━━ PROVIDED RECORDS ━━

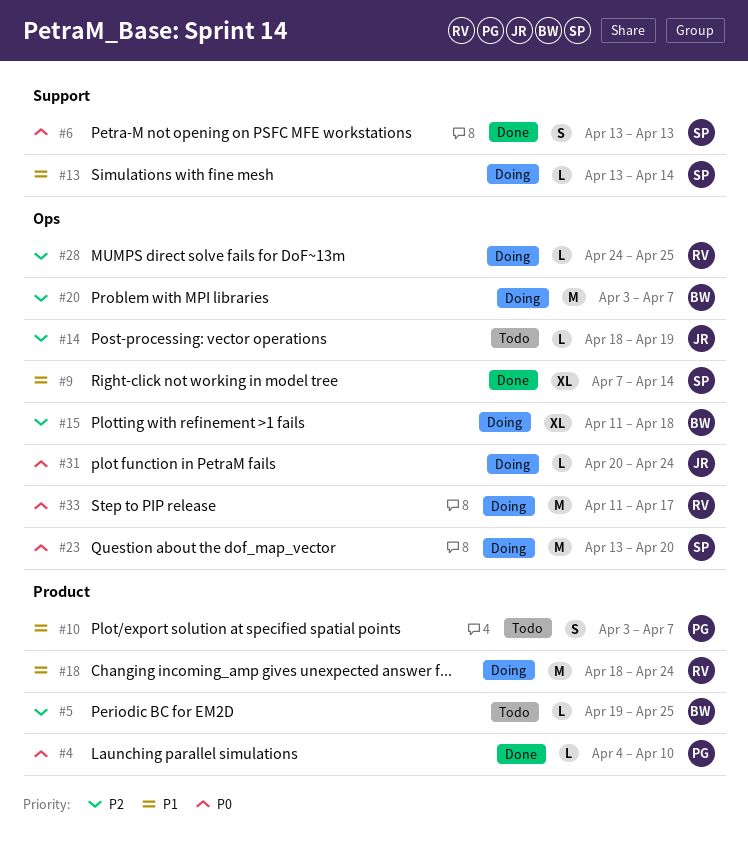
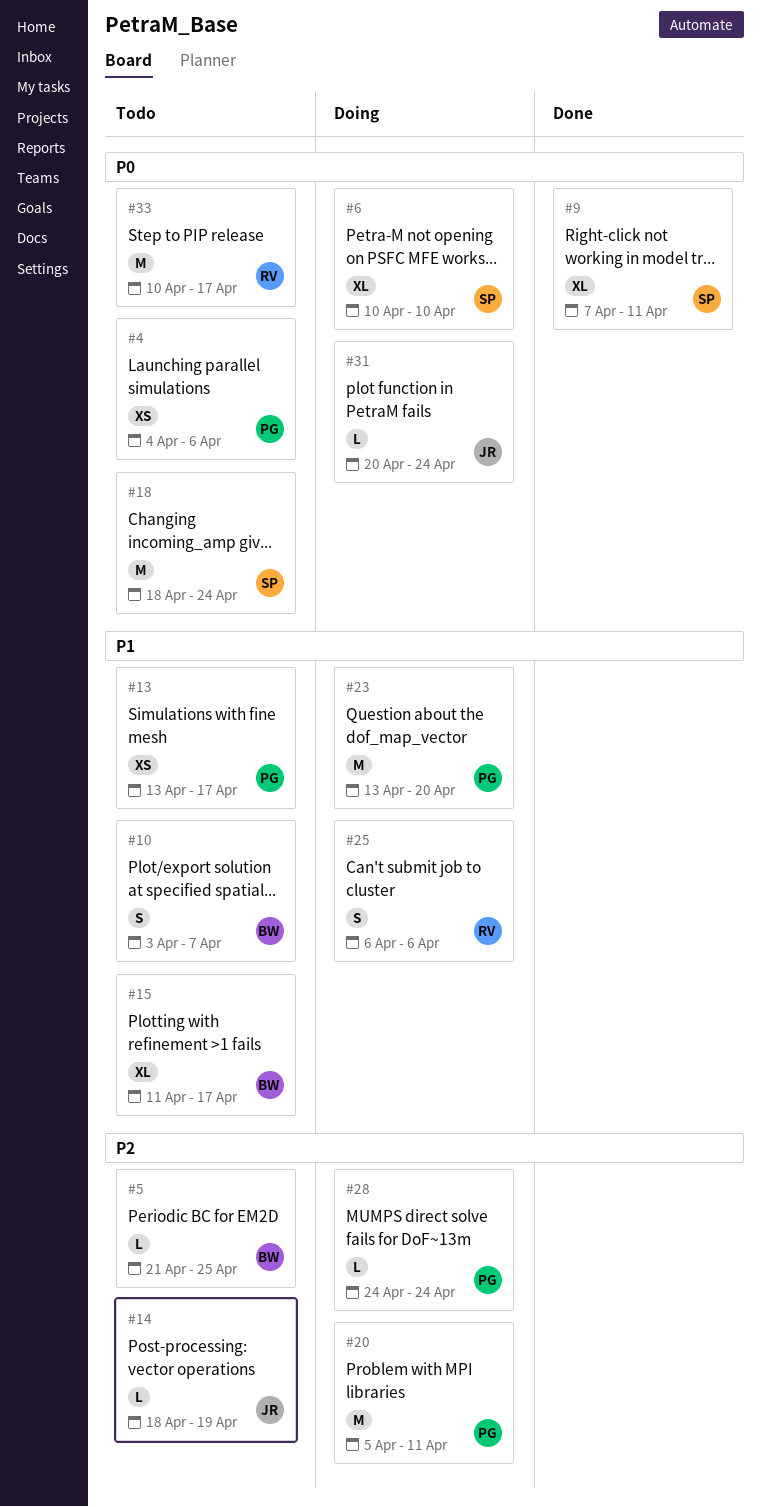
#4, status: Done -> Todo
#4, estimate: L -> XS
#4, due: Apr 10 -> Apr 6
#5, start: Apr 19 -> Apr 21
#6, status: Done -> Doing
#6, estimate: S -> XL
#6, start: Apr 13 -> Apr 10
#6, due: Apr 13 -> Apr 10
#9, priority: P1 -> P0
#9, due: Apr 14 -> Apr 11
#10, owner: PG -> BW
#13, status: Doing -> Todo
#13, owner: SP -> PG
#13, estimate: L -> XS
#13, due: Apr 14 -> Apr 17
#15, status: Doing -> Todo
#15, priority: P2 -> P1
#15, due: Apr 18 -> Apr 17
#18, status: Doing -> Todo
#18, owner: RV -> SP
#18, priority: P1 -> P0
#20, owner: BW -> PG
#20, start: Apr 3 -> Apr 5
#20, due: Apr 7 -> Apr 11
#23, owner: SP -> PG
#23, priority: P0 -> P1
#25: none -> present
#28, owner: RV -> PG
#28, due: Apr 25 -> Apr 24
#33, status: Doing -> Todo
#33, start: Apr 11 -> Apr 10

━━━
━━ PROVIDED RECORDS ━━

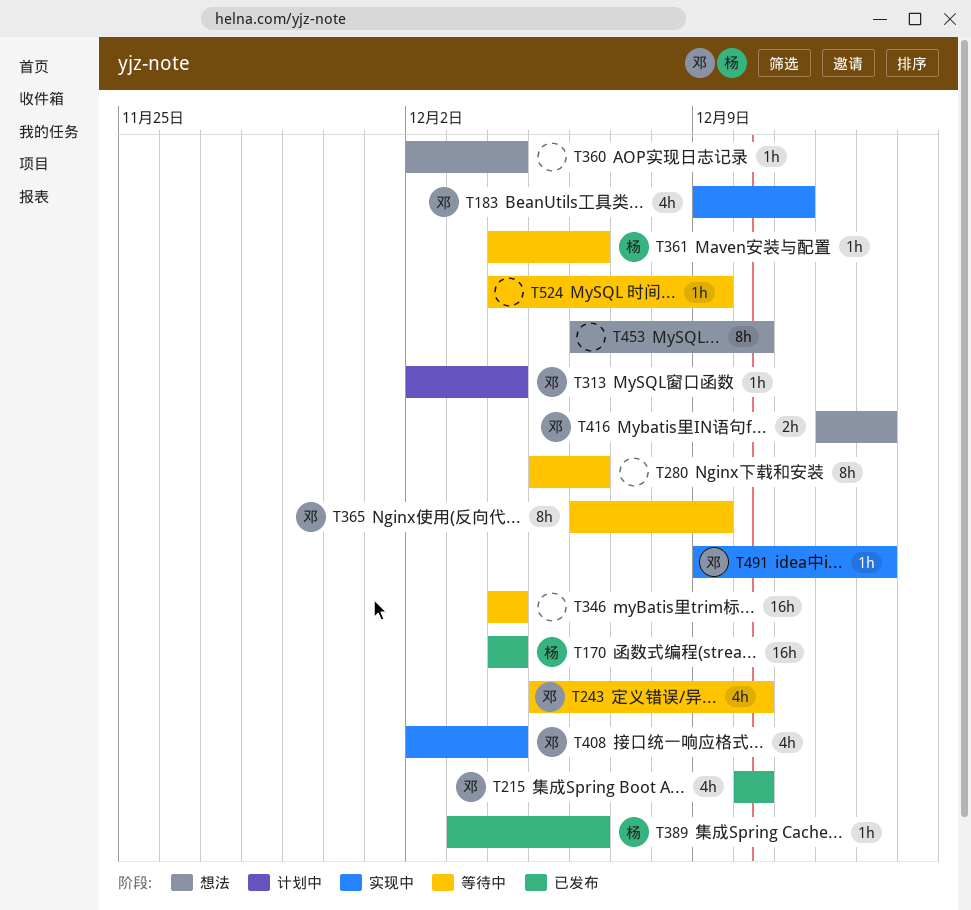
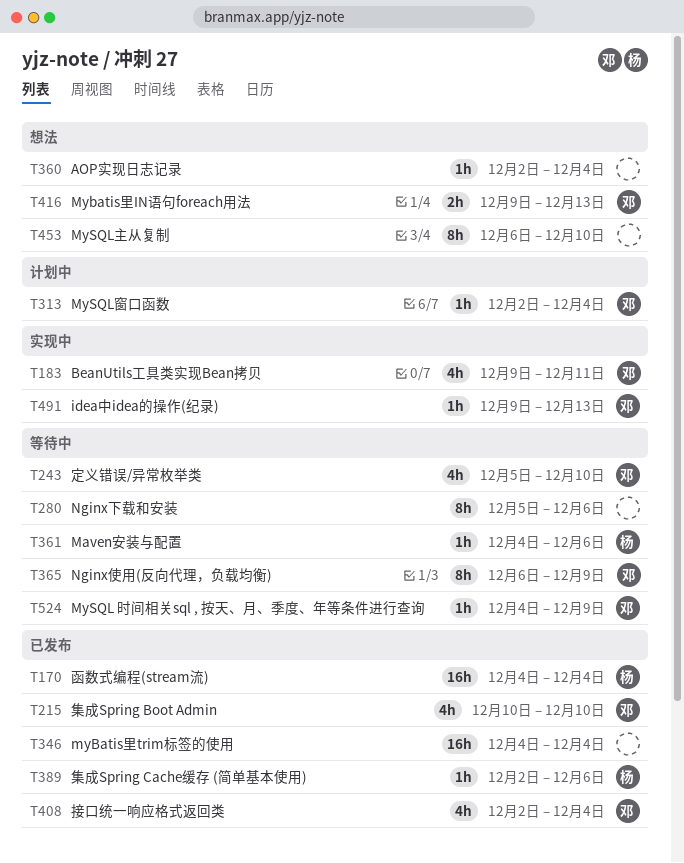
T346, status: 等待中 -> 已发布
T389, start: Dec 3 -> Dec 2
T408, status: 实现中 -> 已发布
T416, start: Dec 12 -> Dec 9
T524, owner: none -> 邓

━━━
━━ PROVIDED RECORDS ━━

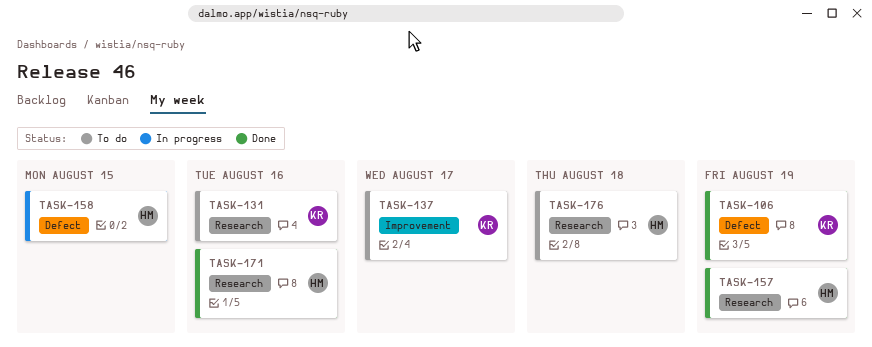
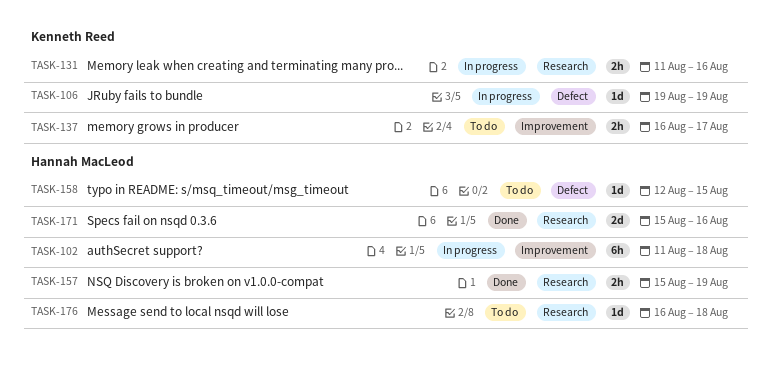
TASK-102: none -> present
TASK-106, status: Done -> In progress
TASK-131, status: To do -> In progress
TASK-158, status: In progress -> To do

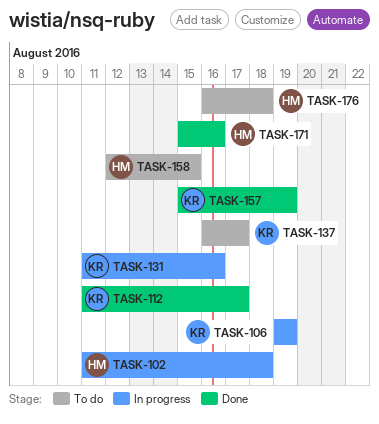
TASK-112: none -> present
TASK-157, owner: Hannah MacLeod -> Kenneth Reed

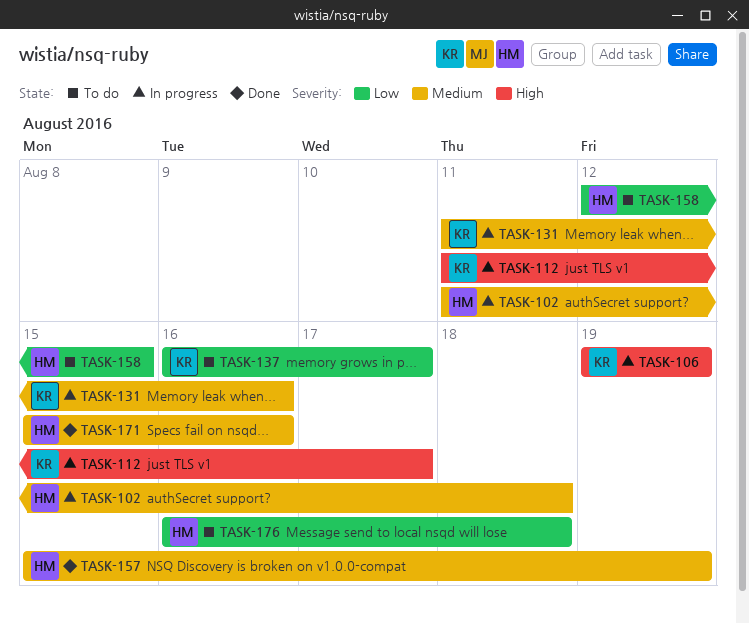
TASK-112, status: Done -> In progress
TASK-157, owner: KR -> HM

━━━

▶ _HOW TO COMPLETE THIS TASK_: The output should be exactly the lines above from the line containing "#15, status: Doing -> Todo" to the line containing "#33, start: Apr 11 -> Apr 10", inclusive, with no other lines.

▶ _PROBLEM SOLUTION_:
#15, status: Doing -> Todo
#15, priority: P2 -> P1
#15, due: Apr 18 -> Apr 17
#18, status: Doing -> Todo
#18, owner: RV -> SP
#18, priority: P1 -> P0
#20, owner: BW -> PG
#20, start: Apr 3 -> Apr 5
#20, due: Apr 7 -> Apr 11
#23, owner: SP -> PG
#23, priority: P0 -> P1
#25: none -> present
#28, owner: RV -> PG
#28, due: Apr 25 -> Apr 24
#33, status: Doing -> Todo
#33, start: Apr 11 -> Apr 10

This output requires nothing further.